People often described Leonard as a wasted talent, and correctly, but he was more complicated than that. The army friend – Tom’s godfather Sam Hockley – and he had joined the same regiment together when they were nineteen and just out of school, and had cavorted, gambled and drunk-driven their way through service in Germany, Belize and Cyprus via a succession of hair-raising and improbable escapades, the stories of which became all the better for their frequent and ever more baroque embellishments. But one day, as he explored the attic, six-year-old Tom came across an old photograph of his father on a Belfast street corner, more angular but unmistakably him, talking urgently into a radio while a dead soldier was carried away in a body bag. Tom kept the photo in the drawer of his bedside table and would often look at it long after he had been put to bed by his parents.
A few months later Tom was helping Sam out on the farm and, as they put some cattle feed in a trough, asked him, ‘Godfather Sam, did you and Daddy ever have to fight baddies in the army?’

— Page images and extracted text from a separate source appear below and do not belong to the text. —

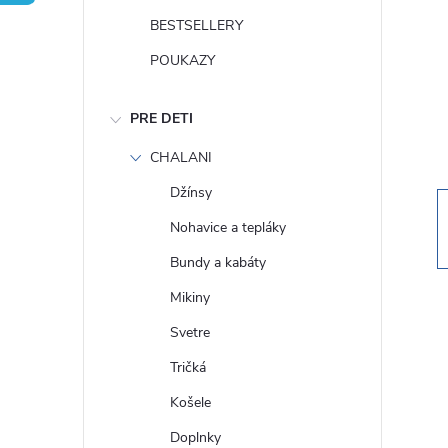
n
BESTSELLERY
ý
POUKAZY
p
PRE DETI
a
CHALANI
Džínsy
n
Nohavice a tepláky
e
Bundy a kabáty
Mikiny
l
Svetre
Tričká
Košele
Doplnky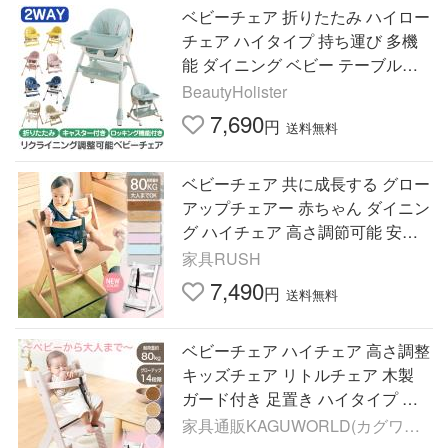
ベビーチェア 折りたたみ ハイロー
チェア ハイタイプ 持ち運び 多機
能 ダイニング ベビー テーブル付
き 安全ベルト ロッキングチェア
BeautyHolister
7,690
円
送料無料
ベビーチェア 共に成長する グロー
アップチェアー 赤ちゃん ダイニン
グ ハイチェア 高さ調節可能 安全
ベルト 転落防止 ガード 椅子 イス
家具RUSH
木製 マジカルチェア
7,490
円
送料無料
ベビーチェア ハイチェア 高さ調整
キッズチェア リトルチェア 木製
ガード付き 足置き ハイタイプ 転
落防止 子供 こども椅子 食卓 マジ
家具通販KAGUWORLD(カグワー
カルチェア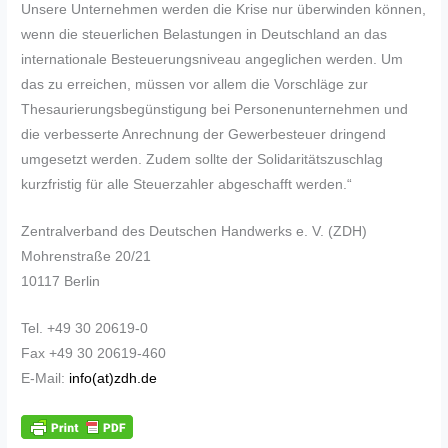
Unsere Unternehmen werden die Krise nur überwinden können,
wenn die steuerlichen Belastungen in Deutschland an das
internationale Besteuerungsniveau angeglichen werden. Um
das zu erreichen, müssen vor allem die Vorschläge zur
Thesaurierungsbegünstigung bei Personenunternehmen und
die verbesserte Anrechnung der Gewerbesteuer dringend
umgesetzt werden. Zudem sollte der Solidaritätszuschlag
kurzfristig für alle Steuerzahler abgeschafft werden.“
Zentralverband des Deutschen Handwerks e. V. (ZDH)
Mohrenstraße 20/21
10117 Berlin
Tel. +49 30 20619-0
Fax +49 30 20619-460
E-Mail:
info(at)zdh.de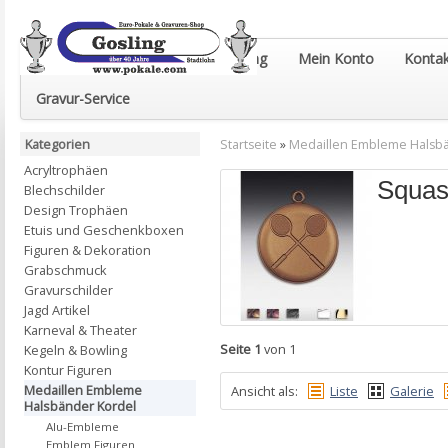
Euro-Pokale & Gravur-Shop Gosling
Mein Konto
Kontak
Gravur-Service
Kategorien
Startseite
»
Medaillen Embleme Halsb
Acryltrophäen
Squa
Blechschilder
Design Trophäen
Etuis und Geschenkboxen
Figuren & Dekoration
Grabschmuck
Gravurschilder
Jagd Artikel
Karneval & Theater
Seite 1
von 1
Kegeln & Bowling
Kontur Figuren
Medaillen Embleme
Ansicht als:
Liste
Galerie
Halsbänder Kordel
Alu-Embleme
Emblem Figuren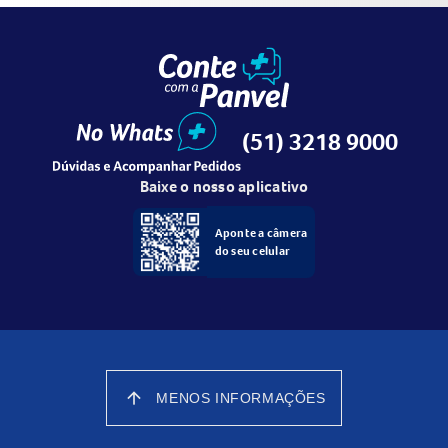
(51) 3218 9000
Baixe o nosso aplicativo
Aponte a câmera
do seu celular
arrow_upward
MENOS INFORMAÇÕES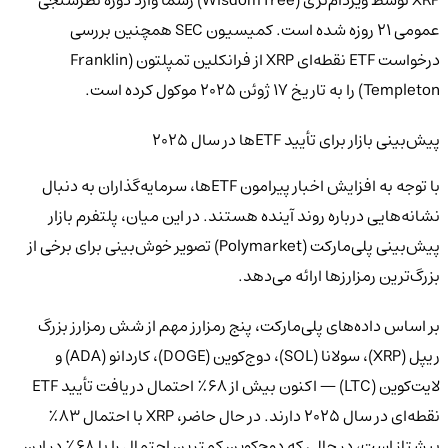
عمومی ۲۱ روزه شده است. کمیسیون SEC همچنین بررسی
درخواست ETF نقطه‌ای XRP از فرانکلین تمپلتون (Franklin
Templeton) را به تاریخ ۱۷ ژوئن ۲۰۲۵ موکول کرده است.
پیش‌بینی بازار برای تأیید ETFها در سال ۲۰۲۵
با توجه به افزایش اخبار پیرامون ETFها، سرمایه‌گذاران به دنبال
نشانه‌هایی درباره روند آینده هستند. در این میان، پلتفرم بازار
پیش‌بینی پلی‌مارکت (Polymarket) تصویر خوش‌بینی برای برخی از
بزرگ‌ترین رمزارزها ارائه می‌دهد.
بر اساس داده‌های پلی‌مارکت، پنج رمزارز مهم از شش رمزارز بزرگ
ریپل (XRP)، سولانا (SOL)، دوج‌کوین (DOGE)، کاردانو (ADA) و
لایت‌کوین (LTC) — اکنون بیش از ۶۸٪ احتمال دریافت تأیید ETF
نقطه‌ای در سال ۲۰۲۵ دارند. در حال حاضر، XRP با احتمال ۸۳٪
پیشتاز است، در حالی که دوج‌کوین کمترین احتمال را با ۶۸٪ در این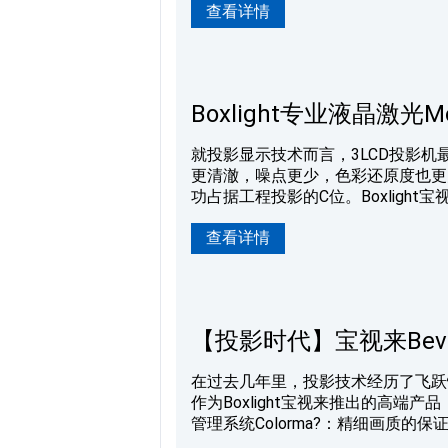
查看详情
览馆航天馆，Adonis系列激光投
列激光投影机都能以饱满的色彩和广
术在科
Boxlight专业液晶激
就投影显示技术而言，3LCD投影机
更清澈，噪点更少，色彩还原度也更
功占据工程投影的C位。Boxlight宝
馆、旅游景点及其他大型场馆的市场具体
查看详情
20,000小时长寿命高亮画面，原
滤网密闭冷却方式，“低噪音”和“高
亮度、镜头的选择，让Monalis
【投影时代】宝视来Bev
在过去几年里，投影技术经历了飞跃
作为Boxlight宝视来推出的高端
管理系统Colorma?：精细画质的保证 
动态黑对比度提升技术，使画面色彩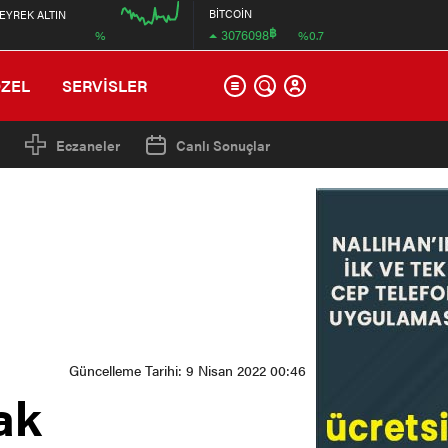
BİTCOİN
EYREK ALTIN
฿
3076098
%
%0.7
00:00
ÖZEL
SERVİSLER
Eczaneler
Canlı Sonuçlar
Güncelleme Tarihi: 9 Nisan 2022 00:46
ak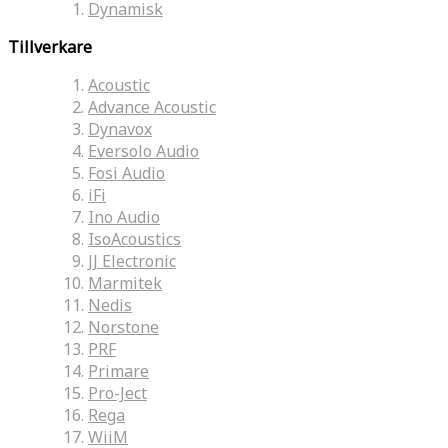
Dynamisk
Tillverkare
Acoustic
Advance Acoustic
Dynavox
Eversolo Audio
Fosi Audio
iFi
Ino Audio
IsoAcoustics
JJ Electronic
Marmitek
Nedis
Norstone
PRF
Primare
Pro-Ject
Rega
WiiM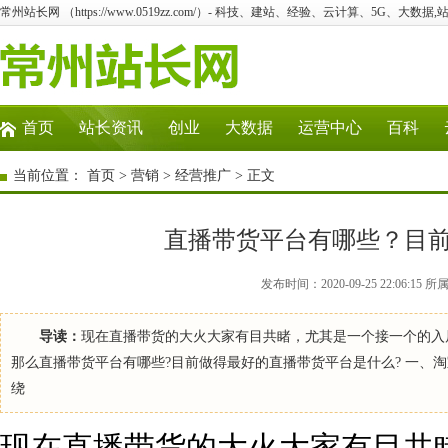
常州站长网 （https://www.0519zz.com/）- 科技、建站、经验、云计算、5G、大数据,
首页
站长资讯
创业
大数据
运营中心
百科
当前位置：
首页
>
营销
>
经营推广
> 正文
直播带货平台有哪些？目
发布时间：2020-09-25 22:06
导读：
现在直播带货的大火大家有目共睹，尤其是一个接一个的入
那么直播带货平台有哪些?目前做得最好的直播带货平台是什么? 一、
绕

Sam paused, ambushed, pondering whether to obfuscate or to tell the truth. Bugger it, the boy would have to learn sometime. ‘Well, you see, Tommy, and promise me not to tell your father I said this, will you?’ He waited until he received a solemn nod. ‘Your dad and I were together in a town called Belfast. And it wasn’t very nice. A lot of people were doing horrible things. And of all the people with me out there, I’d say that your dad was the bravest. He had some tough times out there, but all his men loved him, and he made sure that a lot of them got home.’